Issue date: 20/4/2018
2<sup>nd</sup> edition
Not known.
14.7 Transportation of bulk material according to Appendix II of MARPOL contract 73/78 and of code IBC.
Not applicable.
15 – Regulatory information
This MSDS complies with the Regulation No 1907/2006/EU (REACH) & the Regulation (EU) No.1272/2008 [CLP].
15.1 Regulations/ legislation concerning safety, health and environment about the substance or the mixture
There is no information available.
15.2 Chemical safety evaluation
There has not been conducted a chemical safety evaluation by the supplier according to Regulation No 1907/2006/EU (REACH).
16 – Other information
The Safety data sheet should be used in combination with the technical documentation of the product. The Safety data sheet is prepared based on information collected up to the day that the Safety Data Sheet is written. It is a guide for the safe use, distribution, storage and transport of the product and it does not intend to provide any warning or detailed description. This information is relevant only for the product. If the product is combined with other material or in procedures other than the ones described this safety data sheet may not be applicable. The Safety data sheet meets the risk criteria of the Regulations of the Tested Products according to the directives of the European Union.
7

********

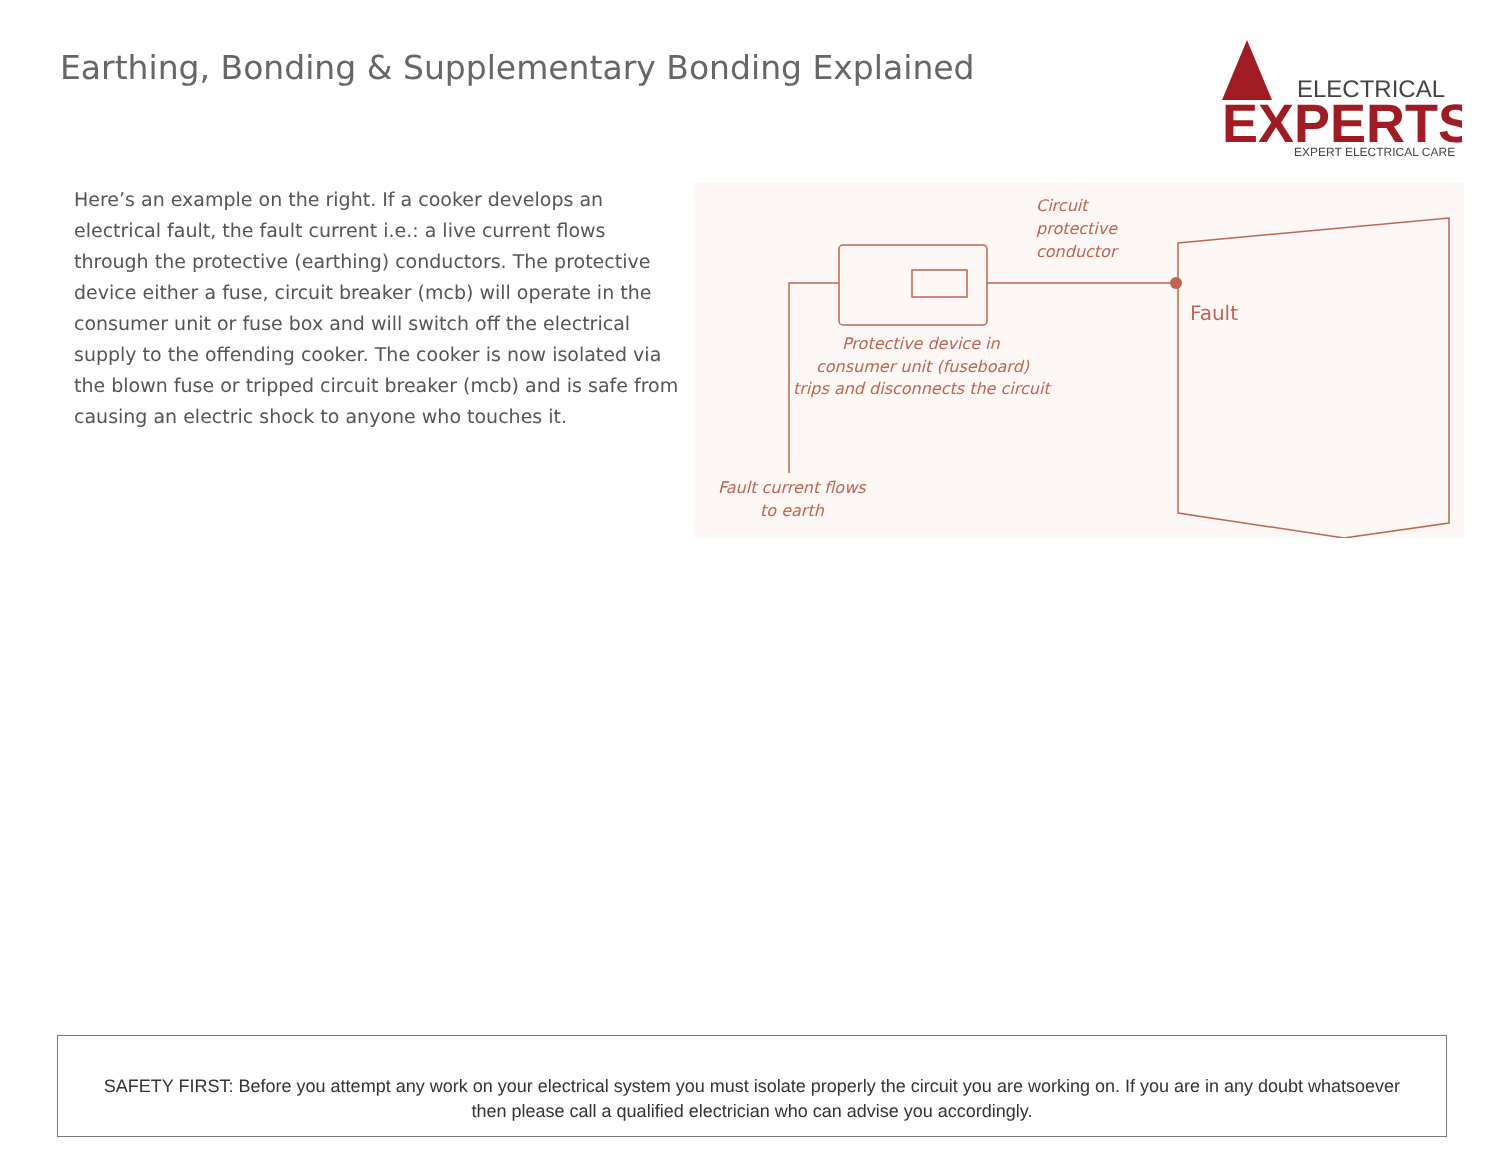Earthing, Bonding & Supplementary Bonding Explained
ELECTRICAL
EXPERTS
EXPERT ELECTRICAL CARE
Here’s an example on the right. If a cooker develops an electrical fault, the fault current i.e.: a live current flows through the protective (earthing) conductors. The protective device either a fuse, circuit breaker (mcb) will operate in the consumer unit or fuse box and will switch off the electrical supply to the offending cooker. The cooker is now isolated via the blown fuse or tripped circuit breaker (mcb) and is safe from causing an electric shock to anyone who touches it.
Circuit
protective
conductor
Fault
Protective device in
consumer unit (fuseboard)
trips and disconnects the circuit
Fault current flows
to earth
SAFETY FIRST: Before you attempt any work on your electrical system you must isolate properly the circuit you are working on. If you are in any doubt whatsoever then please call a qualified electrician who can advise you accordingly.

********

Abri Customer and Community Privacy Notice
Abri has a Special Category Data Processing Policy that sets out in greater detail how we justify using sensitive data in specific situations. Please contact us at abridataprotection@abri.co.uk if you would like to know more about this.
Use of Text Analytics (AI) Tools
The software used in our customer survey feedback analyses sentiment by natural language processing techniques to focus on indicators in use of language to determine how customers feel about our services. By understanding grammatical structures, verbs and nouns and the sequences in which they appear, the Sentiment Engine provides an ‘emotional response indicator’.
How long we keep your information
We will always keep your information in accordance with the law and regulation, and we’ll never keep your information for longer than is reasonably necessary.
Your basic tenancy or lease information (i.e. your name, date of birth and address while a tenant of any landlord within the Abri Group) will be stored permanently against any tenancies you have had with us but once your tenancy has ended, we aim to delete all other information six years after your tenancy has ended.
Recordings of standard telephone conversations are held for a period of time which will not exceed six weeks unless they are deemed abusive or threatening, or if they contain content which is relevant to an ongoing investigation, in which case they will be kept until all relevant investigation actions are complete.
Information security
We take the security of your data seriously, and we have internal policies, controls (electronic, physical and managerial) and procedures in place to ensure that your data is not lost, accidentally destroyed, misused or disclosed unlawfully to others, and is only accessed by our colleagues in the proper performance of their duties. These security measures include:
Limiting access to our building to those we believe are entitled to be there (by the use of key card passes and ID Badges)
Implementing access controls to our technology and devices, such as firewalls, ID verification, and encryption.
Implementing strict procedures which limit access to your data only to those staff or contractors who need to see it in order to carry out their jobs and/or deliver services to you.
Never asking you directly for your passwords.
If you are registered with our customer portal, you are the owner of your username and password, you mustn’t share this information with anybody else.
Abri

********

- **Exercise brief**
Nothing but a number should be given: how many lines in the listing hold the word "controls".

- **Result**
2